* _REQUIRED ACTIONS_:
(1) In the GraalVM chat thread, who is giving the repl prepl talk?
(2) Carry the GraalVM chat thread forward from where it stops, adding the next few messages in the same casual style.

* _DOCUMENT EXTRACT_:
This looks great @jr0cket =)… Practical usage with repl and workflows always interest me! GraalVM would also be interesting from a Lambda context as I’ve been looking into that area :)…
clojure and graal I’m super interested in b/c of the lambda use case
What's the big deal with Graal..? Is it just__ startup, or is performance across the board considered better?
GraalVM is very important to Oracle and the will be a lot of convergence between it and OpenJDK development in the future. GraalVM has a bit of catching up to do though, but the investment is there. GraalVM is multi-language and can be distributed via native images so can run on many OS'es. And yes, apps that are converted to GraalVM native images tend to have very fast start up times, so useful for CLI tools, containers (Heroku, Docker) and possibly even as lambda / Serverless computing. Whether an application is overall more performant involves many aspects on top of the build process. There is also a new open source benchmark dashboard that will help understand performance dynamics.
@maleghast yes, I'll be doing all the talks as everyone else is too shy 😁 This is of course a big fib... I am sure you knew that already Oliver is doing the repl prepl talk... I would be happy to have anyone speak on the other topics (otherwise you may get me)
GraalVM is very important to Oracle and the will be a lot of convergence between it and OpenJDK development in the future. GraalVM has a bit of catching up to do though, but the investment is there. GraalVM is multi-language and can be distributed via native images so can run on many OS'es. And yes, apps that are converted to GraalVM native images tend to have very fast start up times, so useful for CLI tools, containers (Heroku, Docker) and possibly even as lambda / Serverless computing. Whether an application is overall more performant involves many aspects on top of the build process. There is also a new open source benchmark dashboard that will help understand performance dynamics.

* _DATA EXTRACTS_:
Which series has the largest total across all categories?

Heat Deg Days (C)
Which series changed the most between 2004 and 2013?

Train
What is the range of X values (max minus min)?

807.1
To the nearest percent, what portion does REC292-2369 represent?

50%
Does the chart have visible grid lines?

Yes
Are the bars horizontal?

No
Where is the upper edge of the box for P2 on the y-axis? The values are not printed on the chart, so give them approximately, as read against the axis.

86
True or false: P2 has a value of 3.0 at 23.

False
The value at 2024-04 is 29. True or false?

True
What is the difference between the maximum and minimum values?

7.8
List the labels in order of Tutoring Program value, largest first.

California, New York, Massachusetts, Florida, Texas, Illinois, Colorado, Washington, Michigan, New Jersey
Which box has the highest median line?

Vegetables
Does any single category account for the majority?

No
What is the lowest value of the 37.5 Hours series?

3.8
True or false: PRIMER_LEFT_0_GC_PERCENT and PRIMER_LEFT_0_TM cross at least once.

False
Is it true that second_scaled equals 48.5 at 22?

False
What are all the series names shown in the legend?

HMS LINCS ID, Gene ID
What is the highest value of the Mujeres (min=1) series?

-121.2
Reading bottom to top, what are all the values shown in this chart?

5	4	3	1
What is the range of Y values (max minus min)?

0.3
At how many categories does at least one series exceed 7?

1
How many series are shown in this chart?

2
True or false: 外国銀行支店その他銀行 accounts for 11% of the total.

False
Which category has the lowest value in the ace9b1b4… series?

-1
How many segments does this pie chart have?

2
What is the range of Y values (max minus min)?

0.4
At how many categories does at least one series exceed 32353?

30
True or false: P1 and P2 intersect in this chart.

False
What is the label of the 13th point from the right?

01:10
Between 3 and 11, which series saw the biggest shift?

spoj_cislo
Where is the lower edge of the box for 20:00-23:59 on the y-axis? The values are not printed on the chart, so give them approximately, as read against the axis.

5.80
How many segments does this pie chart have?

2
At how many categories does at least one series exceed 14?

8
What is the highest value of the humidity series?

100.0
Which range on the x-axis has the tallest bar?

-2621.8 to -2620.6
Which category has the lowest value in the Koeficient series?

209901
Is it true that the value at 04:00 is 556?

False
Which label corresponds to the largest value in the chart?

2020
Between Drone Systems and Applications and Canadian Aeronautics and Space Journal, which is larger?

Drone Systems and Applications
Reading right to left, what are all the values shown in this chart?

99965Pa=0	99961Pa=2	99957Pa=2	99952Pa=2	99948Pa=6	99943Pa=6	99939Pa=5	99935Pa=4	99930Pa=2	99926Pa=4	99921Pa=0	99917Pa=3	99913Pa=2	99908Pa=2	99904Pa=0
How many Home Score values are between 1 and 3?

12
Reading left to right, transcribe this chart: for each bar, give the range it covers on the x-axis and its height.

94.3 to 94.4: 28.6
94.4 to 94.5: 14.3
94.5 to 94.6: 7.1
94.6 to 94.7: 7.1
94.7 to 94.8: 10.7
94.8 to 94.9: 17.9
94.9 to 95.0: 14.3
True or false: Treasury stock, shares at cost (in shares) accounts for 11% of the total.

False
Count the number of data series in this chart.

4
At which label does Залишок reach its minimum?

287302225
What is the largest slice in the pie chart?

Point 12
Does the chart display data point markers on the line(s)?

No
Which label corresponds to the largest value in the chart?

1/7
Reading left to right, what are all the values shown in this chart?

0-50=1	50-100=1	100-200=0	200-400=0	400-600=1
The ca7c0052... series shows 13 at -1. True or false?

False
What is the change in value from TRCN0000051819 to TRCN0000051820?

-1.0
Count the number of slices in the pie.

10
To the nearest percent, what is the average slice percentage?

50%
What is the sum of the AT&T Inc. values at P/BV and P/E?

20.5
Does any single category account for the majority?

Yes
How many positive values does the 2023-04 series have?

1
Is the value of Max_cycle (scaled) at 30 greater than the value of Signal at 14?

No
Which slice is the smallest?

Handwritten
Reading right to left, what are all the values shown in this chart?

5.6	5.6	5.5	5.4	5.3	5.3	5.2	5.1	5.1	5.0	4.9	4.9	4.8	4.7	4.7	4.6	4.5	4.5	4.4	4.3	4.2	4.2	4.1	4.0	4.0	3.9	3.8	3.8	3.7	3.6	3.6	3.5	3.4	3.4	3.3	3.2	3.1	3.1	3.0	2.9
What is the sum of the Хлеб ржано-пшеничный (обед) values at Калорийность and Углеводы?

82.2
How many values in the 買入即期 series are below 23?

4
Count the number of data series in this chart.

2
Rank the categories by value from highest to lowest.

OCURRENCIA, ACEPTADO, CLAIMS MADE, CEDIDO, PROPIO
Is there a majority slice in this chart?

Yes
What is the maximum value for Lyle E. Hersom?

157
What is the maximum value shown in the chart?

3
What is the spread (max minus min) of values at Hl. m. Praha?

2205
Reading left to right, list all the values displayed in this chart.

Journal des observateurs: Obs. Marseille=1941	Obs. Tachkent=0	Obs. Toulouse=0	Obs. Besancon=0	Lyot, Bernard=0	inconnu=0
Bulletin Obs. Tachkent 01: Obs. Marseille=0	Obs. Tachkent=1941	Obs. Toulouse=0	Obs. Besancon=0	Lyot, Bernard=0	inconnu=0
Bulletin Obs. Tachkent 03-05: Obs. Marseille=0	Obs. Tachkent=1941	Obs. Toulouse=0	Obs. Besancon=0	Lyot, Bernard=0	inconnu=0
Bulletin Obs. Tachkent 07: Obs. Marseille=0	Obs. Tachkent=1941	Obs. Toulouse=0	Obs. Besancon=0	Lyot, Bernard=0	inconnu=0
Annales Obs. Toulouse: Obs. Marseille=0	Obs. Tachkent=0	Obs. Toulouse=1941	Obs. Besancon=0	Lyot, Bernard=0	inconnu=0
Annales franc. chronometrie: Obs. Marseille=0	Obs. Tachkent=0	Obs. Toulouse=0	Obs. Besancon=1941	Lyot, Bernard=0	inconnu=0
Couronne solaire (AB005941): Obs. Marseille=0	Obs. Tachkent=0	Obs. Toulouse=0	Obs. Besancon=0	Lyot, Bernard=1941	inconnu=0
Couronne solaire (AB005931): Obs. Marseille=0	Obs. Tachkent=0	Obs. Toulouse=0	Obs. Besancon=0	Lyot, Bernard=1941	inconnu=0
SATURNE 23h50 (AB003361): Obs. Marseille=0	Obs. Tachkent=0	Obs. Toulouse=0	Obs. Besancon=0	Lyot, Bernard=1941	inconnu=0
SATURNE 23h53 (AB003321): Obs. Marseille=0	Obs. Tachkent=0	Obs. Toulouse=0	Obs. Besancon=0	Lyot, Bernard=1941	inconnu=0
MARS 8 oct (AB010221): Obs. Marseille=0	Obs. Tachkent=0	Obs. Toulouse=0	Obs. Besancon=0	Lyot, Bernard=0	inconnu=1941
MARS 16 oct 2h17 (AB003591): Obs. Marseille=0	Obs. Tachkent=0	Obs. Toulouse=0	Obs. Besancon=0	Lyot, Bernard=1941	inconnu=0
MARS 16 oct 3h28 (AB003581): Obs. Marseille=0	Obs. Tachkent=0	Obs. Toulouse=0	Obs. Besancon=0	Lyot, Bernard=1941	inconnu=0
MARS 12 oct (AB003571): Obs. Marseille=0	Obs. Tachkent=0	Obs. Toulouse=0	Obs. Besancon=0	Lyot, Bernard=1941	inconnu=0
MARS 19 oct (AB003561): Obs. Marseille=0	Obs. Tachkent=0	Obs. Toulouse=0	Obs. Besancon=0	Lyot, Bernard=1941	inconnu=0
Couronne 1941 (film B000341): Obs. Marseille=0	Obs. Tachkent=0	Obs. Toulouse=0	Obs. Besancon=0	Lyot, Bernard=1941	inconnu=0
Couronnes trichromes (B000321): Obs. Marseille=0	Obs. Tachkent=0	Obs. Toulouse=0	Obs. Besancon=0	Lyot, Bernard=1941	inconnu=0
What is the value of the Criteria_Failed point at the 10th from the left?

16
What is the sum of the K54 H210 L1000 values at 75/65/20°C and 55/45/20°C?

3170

* _TASK ANSWERS_:
(1) Oliver is giving the repl prepl talk.

(2)
I think the thing about Graal, isn't about graal per se, it's being able to run without a JVM, i.e., faster startup. As we know, historically, the JVM has had a bad rap for it's startup time, and thus other languages (rightly or wrongly) are gaining more traction (i.e., go) simply because things compile to a single executable and can be run without anything else. If Graal helps Java, Scala, Clojure, Kotlin etc.., to "catch-up" in that aspect, then that can only be a good thing 🙂
That, and also (for me) the hope of making it easier to sell non-Java teams on Clojure 😄
the future of most apps will be on-demand compute/execution so anything based on the JVM needs a way of running w/a fast start-up if it wants to be a serious contender to ‘just using go’ or ‘just using node’
*will probably be
*imho
Anyone have recommendations for food companies, other than pizza, that can provide food for events?
I just noticed that Humus Bros has folded, that's a real shame
Does Graal actually significantly reduce the startup time of Clojure? My understanding was that AWS had done a lot of work to minimise the JVM startup time in Lambdas, but that Clojure's additional time on top of that still made it mostly not an option there. I would assume Graal would suffer the same problem
Native image basically launches your main and then snapshots memory, so start-up is massively improved. Graalvm does not have any improvements afaik.
Graal native image builds can makes the startup like a native application to the OS. Its still early days yet, but this approach could take away much of the JVM start time and hence improve that of Clojure. Start up times are probably the least interesting feature though. I dont see Grall native images as a benefit to development workflow speeds at the moment, but then I don't restart my repl very often and when I do its quick enough for me. You could also use a minimum profile JVM and/or ahead of time compilation to also reduce startup time and in the short term this may provide similar or better results. As with everything else, performance is a constraint and its dynamics come from a range of factors. Of course you can still write very bloaty code and it wouldn't matter what you did 🙂
% time java -jar target/palindrome-0.1.0-SNAPSHOT-standalone.jar "foo"
false
java -jar target/palindrome-0.1.0-SNAPSHOT-standalone.jar "foo" 1.27s user 0.09s system 238% cpu 0.569 total
% time ./target/palindromes "foo"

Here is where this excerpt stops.